Seminar May 9 TH, 2023
Hours: 16:30 - 18:00
Adrian Buganza-Tepole, PHD
Title: “Physics-constrained Modeling of Biological Tissue”
Abstract: The recent explosion in machine learning (ML) and artificial intelligence (AI) algorithms has started a revolution in many engineering fields, including computational biophysics. This talk focuses on our recent efforts to leverage ML methods to increase our fundamental understanding of skin and its unique ability to adapt to mechanical cues. The first project that will be described is skin growth in tissue expansion, a popular reconstructive surgery technique that grows new skin in response to sustained supra-physiological loading. We have created computational models that combine mechanics and mechanobiology to describe the deformation and growth of expanded skin. Together with experiments on a porcine model and leveraging ML tools such as multi-fidelity Gaussian processes, we have performed Bayesian inference to learn mechanistically how skin grows in response to stretch. The second half of the talk will explore the use of ML for modeling of soft tissue without the need for closed-form models but still able to satisfy basic physics constraints such as polyconvexity of the strain energy.
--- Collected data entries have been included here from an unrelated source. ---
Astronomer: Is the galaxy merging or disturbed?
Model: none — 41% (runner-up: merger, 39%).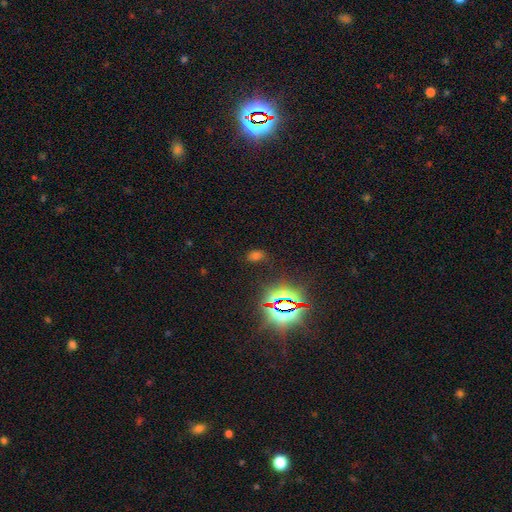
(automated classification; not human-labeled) Overall: smooth (46%, tied with star or artifact). Merging: none (78%).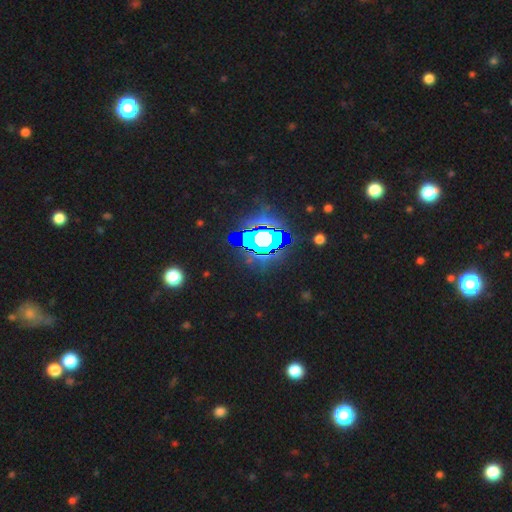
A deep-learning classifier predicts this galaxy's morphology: This appears to be a star or artifact, not a galaxy (82%).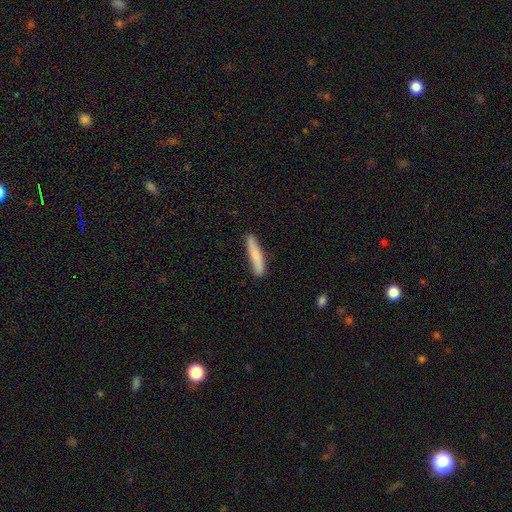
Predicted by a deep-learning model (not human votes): Morphology: type=smooth (77%); roundness=cigar-shaped (93%); merging=none (83%).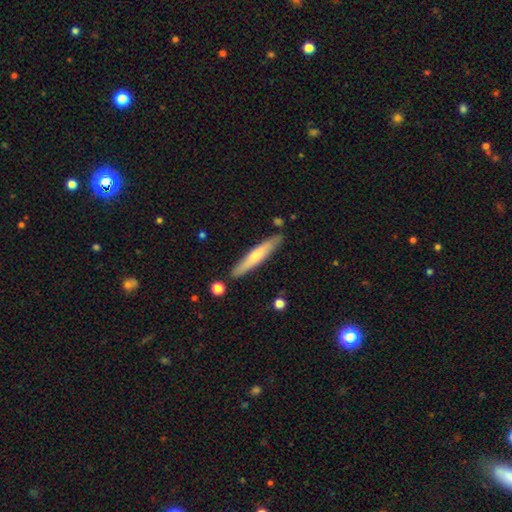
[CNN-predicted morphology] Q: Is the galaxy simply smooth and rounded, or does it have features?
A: smooth — 56%.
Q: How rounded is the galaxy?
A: cigar-shaped — 93%.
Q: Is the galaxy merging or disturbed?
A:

These data-driven material models are accurate and stable and can be used in large-scale finite element simulations.
Bio: Dr. Buganza-Tepole is an Associate Professor of Mechanical Engineering and Biomedical Engineering (courtesy) at Purdue University. He obtained his Ph.D. in Mechanical Engineering from Stanford University in 2015 and was a postdoctoral fellow at Harvard University for a year before joining Purdue as a faculty member in 2016. He was also a Miller Visiting Professor at UC Berkeley during Spring 2022. His group studies the interplay between the mechanics and mechanobiology of skin. Using computational simulation, machine learning, and experimentation, his group seeks to characterize the multi-scale mechanics of skin to understand the fundamental mechanisms of this tissue’s mechano- adaptation in order to improve clinical diagnostics and interventional tools.
Pamela Guevara Álvez, phd
Title: Methods for the study of structural brain connectivity based on the analysis of tractography data
Abstract: Diffusion Magnetic Resonance Imaging (dMRI) is sensitive to the movement of water molecules in tissues. Thanks to brain tractography algorithms and the diffusion information of each voxel, it is possible to reconstruct the main trajectories of the white matter fascicles of the brain. These data sets can contain millions of 3D polylines, simply called fibers, for each subject, which makes their analysis challenging for the study of brain connectivity, both in healthy subjects and in patients with various pathologies. In this talk we will see some algorithms that allow grouping these fibers individually and in groups, to generate atlases of fiber fascicles and thus facilitate their segmentation in new subjects. We will also see some methods of parceling out the cortical surface based on dMRI data, with the aim of obtaining subdivisions of the cortex with similar connectivity profiles between subjects, which allow a better representation of the brain connection diagram or connectome.
Bio: Pamela Guevara graduated in Electronic Civil Engineering from the University of Concepción (Chile) in 2001. She then obtained a Master's in Medical Imaging and a PhD in Physics, both from the Université Paris-Sud, France, in 2007 and 2011, respectively. He developed his postgraduate theses at the Neurospin Neuroimaging Center, where he began in the study and analysis of diffusion Magnetic Resonance images (dMRI). In 2011 she joined the Department of Electrical Engineering at the Universidad de Concepción, Chile, where she is currently a Full Professor. He leads a Medical Image Analysis group that focuses on the development of methods for the study of brain connectivity. She is the author of more than 70 articles in journals and conferences, proposing different methods for tractography analysis from dMRI, including clustering and fiber segmentation methods. In recent years, he has focused on the study of superficial white matter (SWM) fibers. In particular, he has led the creation of new SWM bundle atlases and is currently working on improving the segmentation of these bundles, and on their use for diffusion-based parcelling of the cerebral cortex.